Renseignement et contre-espionnage entre Dublin, Londres et Edimbourg de 1845 à 1945

par Émilie Berthillot

Thèse de doctorat en Anglais

Sous la direction de Jean Berton.

Soutenue le 19-09-2014

à Toulouse 2 , dans le cadre de École doctorale Arts, Lettres, Langues, Philosophie, Communication (Toulouse) , en partenariat avec Cultures anglo-saxonnes (Toulouse) (laboratoire) .

Le président du jury était William Findlay.

Le jury était composé de Jean Berton, Christophe Gillissen, Neil Davie, Françoise Le Jeune.

Les rapporteurs étaient Christophe Gillissen, Neil Davie.


  • Résumé

    Cette thèse démontre dans quelles mesures le recours aux agents secrets permet à Londres de dissimuler ses faiblesses notamment dans ses conflits avec l’Ecosse et l’Irlande. En effet, les mouvements dissidents écossais et irlandais mettent en péril le fondement même du Royaume-Uni en remettant en cause leurs actes d’Union signés avec Londres. Le pouvoir central se base donc sur l’efficacité et la puissance de ses agents secrets pour soutenir ses forces armées. Dès le XVème siècle, les monarques anglais, avides de subterfuges, envoient beaucoup d’espions en France. Par la suite, Londres instaure des forces de police à Dublin, Edimbourg et Londres, qui lui rendent compte des moindres complots grâce à l’infiltration de détectives dans des organisations rebelles comme le Clan na Gael, un fonctionnement qui lui permet de mater les rébellions malgré l'alliance irlando-écossaise.

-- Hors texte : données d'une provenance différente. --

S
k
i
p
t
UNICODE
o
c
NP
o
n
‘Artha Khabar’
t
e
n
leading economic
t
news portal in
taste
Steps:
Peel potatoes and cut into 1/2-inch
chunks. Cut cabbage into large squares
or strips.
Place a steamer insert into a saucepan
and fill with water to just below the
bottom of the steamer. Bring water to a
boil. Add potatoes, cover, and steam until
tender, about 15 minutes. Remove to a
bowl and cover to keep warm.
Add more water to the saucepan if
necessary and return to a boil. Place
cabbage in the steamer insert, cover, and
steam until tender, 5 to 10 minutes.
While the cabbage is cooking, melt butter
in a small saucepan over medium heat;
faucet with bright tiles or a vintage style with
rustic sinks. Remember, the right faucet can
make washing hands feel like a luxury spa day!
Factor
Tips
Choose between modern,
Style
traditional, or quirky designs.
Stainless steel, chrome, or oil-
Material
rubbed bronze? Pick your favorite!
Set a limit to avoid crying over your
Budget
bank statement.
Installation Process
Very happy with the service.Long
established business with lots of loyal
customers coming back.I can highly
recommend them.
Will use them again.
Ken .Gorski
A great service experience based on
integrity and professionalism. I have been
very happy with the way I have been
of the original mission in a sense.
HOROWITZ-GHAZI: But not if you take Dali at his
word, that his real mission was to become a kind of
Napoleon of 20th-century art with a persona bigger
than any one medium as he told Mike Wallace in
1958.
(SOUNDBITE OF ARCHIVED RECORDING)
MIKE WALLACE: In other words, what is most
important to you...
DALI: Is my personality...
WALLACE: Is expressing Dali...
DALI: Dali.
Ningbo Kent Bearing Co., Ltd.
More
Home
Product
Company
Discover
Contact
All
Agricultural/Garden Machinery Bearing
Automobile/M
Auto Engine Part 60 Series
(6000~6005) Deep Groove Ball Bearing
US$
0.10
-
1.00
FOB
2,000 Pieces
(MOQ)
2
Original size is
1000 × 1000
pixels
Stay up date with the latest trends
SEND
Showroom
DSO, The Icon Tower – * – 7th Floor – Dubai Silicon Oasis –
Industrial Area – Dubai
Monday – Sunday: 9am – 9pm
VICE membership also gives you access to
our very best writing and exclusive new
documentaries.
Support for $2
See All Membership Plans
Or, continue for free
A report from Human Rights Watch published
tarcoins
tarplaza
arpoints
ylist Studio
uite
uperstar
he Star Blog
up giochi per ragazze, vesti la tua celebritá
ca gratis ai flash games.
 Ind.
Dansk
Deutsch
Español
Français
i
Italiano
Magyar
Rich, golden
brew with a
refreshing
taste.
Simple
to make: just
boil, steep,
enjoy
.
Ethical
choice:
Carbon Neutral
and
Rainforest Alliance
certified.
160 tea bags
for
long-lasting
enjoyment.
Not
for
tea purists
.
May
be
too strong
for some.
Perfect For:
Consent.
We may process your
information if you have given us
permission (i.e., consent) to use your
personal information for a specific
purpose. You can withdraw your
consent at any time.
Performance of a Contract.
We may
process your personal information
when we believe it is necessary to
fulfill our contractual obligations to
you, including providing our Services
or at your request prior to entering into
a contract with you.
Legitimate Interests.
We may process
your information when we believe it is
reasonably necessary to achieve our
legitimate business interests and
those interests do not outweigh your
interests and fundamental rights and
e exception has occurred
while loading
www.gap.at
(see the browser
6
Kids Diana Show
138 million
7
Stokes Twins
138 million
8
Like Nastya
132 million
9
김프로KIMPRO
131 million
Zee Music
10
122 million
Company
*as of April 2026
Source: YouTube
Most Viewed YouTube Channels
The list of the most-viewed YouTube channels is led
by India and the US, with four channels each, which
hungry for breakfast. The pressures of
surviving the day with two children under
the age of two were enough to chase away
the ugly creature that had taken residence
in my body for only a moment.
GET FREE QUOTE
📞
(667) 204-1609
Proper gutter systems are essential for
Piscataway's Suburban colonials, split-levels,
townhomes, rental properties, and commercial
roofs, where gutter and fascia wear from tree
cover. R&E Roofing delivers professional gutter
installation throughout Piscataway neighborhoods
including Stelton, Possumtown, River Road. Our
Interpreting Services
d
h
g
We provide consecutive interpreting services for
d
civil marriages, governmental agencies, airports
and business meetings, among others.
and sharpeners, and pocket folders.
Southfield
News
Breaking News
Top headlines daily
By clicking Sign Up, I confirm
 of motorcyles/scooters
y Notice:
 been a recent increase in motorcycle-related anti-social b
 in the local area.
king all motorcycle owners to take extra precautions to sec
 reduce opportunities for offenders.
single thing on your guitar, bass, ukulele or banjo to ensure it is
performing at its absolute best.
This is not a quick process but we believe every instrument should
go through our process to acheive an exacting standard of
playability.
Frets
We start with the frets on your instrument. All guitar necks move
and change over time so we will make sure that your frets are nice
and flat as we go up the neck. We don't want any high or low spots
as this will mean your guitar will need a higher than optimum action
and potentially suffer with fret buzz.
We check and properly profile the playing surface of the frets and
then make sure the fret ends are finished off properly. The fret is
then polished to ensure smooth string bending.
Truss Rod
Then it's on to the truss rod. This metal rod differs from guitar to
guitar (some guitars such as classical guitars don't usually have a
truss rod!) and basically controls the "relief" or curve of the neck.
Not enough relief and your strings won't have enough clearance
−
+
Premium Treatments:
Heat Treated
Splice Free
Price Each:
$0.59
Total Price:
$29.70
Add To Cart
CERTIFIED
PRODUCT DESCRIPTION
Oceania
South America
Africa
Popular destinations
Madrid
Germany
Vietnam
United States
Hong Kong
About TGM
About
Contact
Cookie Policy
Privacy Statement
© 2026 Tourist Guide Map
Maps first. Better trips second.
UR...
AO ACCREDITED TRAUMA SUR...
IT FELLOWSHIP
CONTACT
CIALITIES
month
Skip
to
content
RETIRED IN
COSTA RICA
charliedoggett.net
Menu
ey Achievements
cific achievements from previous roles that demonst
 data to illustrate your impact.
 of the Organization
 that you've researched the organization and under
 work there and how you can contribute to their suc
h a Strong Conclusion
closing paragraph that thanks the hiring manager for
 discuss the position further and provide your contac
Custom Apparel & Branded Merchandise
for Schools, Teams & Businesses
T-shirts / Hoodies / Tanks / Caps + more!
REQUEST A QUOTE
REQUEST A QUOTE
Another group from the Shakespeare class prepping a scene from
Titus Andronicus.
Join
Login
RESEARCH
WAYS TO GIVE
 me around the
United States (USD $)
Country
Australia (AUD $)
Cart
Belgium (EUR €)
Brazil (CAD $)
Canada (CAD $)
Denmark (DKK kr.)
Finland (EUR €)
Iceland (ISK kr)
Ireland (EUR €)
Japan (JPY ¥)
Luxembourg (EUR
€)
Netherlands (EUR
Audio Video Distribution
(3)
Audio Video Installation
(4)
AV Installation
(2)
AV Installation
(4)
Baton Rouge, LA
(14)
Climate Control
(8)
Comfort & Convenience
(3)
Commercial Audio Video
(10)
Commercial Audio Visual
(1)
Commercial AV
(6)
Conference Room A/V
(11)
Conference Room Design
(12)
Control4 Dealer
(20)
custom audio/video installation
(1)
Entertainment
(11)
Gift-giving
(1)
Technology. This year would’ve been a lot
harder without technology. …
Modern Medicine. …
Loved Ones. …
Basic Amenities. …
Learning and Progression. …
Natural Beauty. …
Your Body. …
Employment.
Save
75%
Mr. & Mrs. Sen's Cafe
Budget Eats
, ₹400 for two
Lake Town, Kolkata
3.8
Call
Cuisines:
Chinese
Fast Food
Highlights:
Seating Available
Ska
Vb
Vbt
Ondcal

Toutefois, Michael Collins amène Londres à négocier grâce à la guerre d’espions (1919-1921) dans laquelle il cible les agents britanniques en imitant leurs méthodes et en développant un réseau de contre-espionnage performant. A l’aube de la Seconde Guerre mondiale, la neutralité de l’Eire proclamée par Éamon De Valera précipite Londres dans un jeu très dangereux de coopération, d’espionnage et de manipulation politique de l’Irlande dans lequel les relations diplomatiques jouent un rôle clé, mais où la collaboration irlandaise auprès des Alliées s’avère précieuse. Cette thèse essaie de démontrer que les conflits opposant Dublin et Edimbourg au pouvoir central poussent ce dernier à s’affirmer, à développer et professionnaliser ses services de renseignement qui, de fait, gagnent une renommée mondiale.

  • Titre traduit

    Intelligence and counter-espionage between Dublin, London and Edinburgh from 1845 to 1945


  • Résumé

    This dissertation illustrates to what extent the use of secret agents allows London to conceal her weaknesses more specifically in her conflicts with Scotland and Ireland. In fact, Scottish and Irish rebel movements question the very founding of the United Kingdom when they want to repel their acts of Union with London. The central power relies on the effectiveness and power of British secret agents to help the army. Since the 15th century, English kings, fond of spying games and manipulation, have sent spies to France. In the 19th century, London installs police forces in Dublin, Edinburgh and London which warn the British government of every single plot raising owing to many detectives infiltrated in rebel organizations like Clan na Gael. This operating is very efficient and permits the central government to stifle the rebellions in spite of the alliance between Ireland and Scotland. Yet, Michael Collins forces the British government to negotiate thanks to the intelligence war (1919-1921) in which his squads target the British agents in Dublin using their methods and developing a large very efficient network of spies and informants. At the beginning of the Second World War, Éamon De Valera’s declaration of Eire’s neutrality urges London to play a very dangerous game of cooperation, espionage and political manipulation with Ireland in which diplomatic relations play a key role and the Irish collaboration with the Allies turns out to be very precious. This thesis tries to demonstrate that when fighting against Scottish and Irish rebels, London must reassert its power by developing and professionalizing its intelligence services which end up with a worldwide reputation.